**PROBLEM**
If a line in the data below holds the word "format", copy it.

*** PROVIDED DATA Section Begins ***

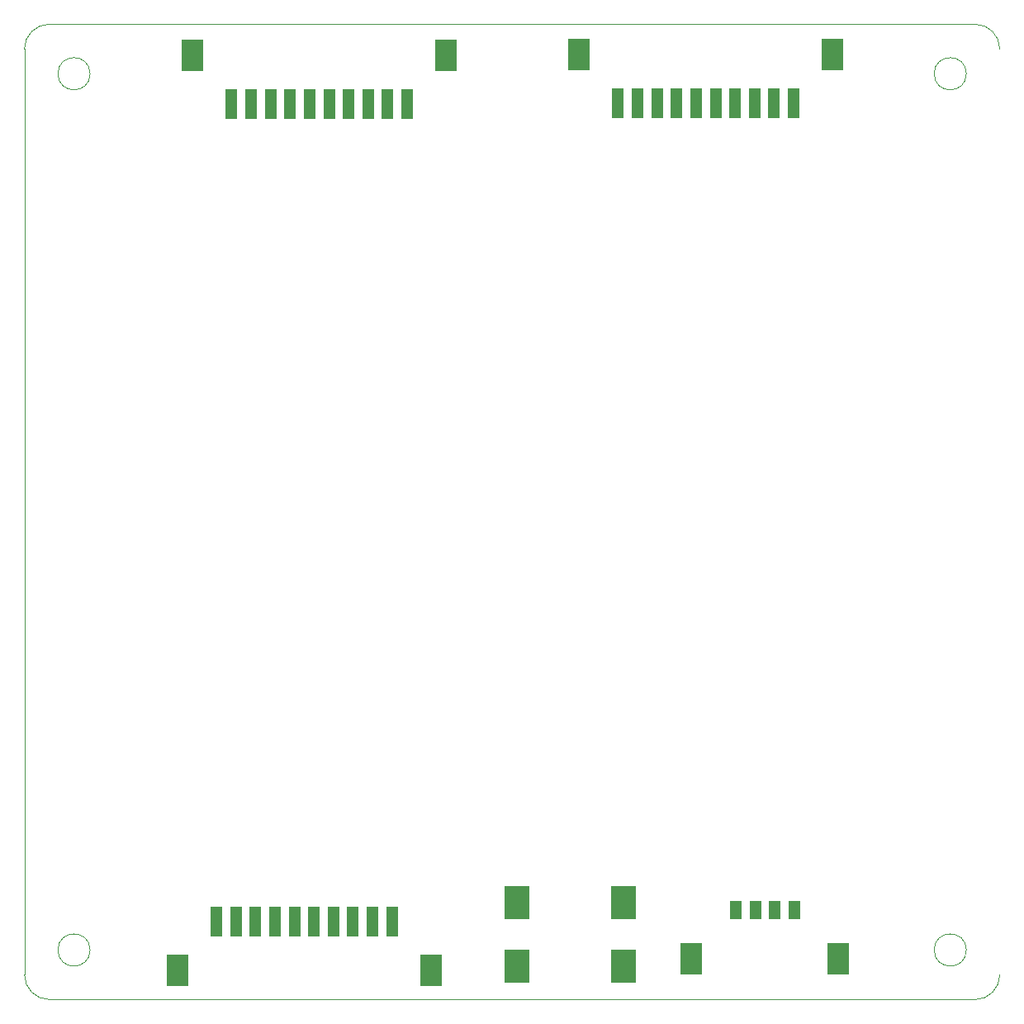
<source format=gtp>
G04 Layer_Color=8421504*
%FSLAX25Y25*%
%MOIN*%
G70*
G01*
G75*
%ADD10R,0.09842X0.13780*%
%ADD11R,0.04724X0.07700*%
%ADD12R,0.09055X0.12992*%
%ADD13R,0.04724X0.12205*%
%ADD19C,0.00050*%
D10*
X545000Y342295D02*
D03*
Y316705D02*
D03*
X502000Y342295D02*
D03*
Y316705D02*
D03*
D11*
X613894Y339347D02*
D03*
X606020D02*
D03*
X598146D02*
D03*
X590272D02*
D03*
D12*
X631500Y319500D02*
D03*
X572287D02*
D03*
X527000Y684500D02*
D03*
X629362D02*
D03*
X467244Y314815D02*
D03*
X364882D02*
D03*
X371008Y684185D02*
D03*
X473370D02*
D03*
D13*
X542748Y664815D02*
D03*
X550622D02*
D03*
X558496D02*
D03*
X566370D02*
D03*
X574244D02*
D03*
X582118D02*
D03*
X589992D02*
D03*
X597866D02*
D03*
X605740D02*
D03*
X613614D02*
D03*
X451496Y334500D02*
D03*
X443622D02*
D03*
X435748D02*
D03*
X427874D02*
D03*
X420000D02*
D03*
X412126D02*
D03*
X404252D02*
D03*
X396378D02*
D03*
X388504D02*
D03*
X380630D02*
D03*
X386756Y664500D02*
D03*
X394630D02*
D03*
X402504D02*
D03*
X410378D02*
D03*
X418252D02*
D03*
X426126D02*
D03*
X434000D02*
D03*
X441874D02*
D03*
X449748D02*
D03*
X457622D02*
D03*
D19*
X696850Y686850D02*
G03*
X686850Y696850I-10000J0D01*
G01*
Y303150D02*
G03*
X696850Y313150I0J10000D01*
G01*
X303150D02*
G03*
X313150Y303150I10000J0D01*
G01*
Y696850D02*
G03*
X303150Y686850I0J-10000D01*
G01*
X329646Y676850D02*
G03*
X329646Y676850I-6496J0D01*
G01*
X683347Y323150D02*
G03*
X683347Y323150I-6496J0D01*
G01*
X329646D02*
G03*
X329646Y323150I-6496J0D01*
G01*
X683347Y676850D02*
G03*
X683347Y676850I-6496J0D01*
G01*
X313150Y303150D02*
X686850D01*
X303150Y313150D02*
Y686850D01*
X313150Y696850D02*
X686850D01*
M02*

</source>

*** PROVIDED DATA Section Ends ***
*** PROVIDED DATA Section Begins ***

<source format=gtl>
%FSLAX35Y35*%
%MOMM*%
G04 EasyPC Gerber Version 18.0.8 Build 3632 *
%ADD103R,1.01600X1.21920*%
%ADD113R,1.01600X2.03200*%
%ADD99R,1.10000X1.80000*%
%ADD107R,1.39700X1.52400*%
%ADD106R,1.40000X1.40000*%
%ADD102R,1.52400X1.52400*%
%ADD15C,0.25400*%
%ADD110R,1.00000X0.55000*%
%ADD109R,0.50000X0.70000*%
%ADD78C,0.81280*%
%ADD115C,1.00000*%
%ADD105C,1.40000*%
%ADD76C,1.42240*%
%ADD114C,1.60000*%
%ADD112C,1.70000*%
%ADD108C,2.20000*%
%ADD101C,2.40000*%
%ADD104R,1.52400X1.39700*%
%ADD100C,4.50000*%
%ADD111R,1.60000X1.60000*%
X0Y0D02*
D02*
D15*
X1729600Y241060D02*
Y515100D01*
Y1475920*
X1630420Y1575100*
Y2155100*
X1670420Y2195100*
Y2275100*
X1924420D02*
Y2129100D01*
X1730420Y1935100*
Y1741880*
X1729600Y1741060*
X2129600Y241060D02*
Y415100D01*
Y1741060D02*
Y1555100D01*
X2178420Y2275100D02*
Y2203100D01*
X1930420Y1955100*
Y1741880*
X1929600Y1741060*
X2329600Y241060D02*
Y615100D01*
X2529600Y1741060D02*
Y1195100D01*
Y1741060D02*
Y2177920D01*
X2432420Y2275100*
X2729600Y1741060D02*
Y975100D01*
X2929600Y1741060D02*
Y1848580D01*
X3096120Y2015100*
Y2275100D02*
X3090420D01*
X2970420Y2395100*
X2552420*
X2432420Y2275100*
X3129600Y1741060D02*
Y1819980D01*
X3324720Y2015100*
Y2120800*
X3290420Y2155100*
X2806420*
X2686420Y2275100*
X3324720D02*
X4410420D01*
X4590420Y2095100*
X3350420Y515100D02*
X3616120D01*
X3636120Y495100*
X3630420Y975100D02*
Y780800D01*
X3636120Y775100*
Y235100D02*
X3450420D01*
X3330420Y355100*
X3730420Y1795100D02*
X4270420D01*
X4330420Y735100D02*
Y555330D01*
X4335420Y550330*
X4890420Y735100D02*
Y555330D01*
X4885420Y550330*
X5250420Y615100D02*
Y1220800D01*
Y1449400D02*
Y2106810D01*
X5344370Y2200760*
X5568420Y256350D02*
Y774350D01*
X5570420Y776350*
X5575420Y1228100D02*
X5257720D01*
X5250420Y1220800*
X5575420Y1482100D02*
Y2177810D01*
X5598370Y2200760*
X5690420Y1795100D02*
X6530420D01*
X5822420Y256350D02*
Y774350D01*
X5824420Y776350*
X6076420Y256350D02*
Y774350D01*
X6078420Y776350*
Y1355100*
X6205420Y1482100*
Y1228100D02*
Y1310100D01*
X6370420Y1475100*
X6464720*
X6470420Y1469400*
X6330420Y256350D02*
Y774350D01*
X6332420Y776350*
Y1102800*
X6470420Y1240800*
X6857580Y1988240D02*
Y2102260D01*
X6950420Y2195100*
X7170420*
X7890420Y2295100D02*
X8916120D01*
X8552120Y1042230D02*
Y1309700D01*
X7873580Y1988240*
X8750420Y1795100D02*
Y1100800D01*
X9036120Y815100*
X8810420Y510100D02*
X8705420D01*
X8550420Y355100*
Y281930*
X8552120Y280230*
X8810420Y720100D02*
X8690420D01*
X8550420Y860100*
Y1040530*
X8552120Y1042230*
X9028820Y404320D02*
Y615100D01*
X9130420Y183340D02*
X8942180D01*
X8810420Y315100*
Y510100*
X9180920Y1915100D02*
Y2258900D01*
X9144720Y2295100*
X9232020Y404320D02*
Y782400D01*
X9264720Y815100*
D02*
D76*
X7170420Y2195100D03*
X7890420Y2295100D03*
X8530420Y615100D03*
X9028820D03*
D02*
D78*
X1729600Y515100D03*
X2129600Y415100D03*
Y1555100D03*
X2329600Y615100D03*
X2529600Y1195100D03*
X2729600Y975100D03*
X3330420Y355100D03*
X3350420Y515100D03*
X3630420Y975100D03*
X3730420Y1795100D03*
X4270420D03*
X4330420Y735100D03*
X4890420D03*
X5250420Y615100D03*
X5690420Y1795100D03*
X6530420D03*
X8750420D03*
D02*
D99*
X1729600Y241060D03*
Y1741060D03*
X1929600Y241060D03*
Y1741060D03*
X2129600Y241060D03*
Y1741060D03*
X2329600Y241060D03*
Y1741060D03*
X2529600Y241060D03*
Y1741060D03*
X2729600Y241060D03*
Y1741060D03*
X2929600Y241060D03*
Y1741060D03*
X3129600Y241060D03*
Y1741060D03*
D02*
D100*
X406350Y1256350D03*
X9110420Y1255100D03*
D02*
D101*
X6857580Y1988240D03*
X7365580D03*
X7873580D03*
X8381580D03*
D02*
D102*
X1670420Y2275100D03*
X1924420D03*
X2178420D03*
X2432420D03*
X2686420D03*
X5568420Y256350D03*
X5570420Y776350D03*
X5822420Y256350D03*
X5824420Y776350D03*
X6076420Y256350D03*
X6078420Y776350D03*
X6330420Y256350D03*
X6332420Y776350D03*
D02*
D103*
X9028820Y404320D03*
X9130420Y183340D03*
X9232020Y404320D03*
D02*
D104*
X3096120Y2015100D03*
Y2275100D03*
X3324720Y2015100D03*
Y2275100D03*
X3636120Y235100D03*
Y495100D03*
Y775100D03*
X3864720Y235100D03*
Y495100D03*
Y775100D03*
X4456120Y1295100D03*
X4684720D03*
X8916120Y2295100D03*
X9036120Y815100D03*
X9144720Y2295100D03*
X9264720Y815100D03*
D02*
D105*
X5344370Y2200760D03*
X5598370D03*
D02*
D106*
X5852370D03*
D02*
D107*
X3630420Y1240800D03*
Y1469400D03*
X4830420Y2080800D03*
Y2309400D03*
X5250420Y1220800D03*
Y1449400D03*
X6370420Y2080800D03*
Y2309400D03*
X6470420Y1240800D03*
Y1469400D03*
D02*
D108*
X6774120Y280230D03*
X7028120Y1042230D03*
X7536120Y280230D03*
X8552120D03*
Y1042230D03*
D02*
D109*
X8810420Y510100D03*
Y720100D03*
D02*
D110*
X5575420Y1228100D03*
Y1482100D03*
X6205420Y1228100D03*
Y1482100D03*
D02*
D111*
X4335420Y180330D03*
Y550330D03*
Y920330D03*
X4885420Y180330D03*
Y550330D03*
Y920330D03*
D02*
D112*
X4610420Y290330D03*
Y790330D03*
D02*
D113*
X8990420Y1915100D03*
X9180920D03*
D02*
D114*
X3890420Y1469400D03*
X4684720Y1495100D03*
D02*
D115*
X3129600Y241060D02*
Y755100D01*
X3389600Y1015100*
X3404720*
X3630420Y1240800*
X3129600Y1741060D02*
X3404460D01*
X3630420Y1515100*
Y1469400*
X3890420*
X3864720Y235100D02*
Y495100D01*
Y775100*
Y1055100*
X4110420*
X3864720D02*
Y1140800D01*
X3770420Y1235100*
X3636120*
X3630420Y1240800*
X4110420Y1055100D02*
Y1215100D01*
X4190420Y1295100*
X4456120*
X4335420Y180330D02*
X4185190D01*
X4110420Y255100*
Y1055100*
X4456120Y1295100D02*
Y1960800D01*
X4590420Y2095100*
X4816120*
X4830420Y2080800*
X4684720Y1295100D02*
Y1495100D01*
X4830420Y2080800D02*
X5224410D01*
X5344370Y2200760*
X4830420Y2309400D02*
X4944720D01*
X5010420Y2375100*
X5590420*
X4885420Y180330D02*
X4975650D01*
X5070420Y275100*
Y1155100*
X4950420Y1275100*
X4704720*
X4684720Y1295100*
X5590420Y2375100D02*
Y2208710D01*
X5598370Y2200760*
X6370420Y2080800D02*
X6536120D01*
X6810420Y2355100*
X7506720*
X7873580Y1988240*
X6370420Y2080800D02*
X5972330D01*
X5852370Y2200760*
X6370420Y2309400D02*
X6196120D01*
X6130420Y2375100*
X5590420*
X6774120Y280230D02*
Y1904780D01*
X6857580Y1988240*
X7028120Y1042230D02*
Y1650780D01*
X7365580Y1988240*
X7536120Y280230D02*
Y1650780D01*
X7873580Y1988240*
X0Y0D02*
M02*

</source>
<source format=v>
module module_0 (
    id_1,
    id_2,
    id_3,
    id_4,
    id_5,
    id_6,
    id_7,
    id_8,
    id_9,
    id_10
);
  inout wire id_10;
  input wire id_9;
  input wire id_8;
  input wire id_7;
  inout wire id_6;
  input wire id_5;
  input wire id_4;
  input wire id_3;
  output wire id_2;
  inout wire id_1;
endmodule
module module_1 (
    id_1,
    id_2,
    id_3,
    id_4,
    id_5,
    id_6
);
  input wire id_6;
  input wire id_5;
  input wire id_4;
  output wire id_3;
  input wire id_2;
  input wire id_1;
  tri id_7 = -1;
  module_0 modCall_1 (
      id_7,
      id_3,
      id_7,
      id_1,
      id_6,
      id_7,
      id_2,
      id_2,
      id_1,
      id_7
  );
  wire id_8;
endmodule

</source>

*** PROVIDED DATA Section Ends ***

**RESPONSE BOX**
<source format=gtp>
<source format=gtl>
<source format=v>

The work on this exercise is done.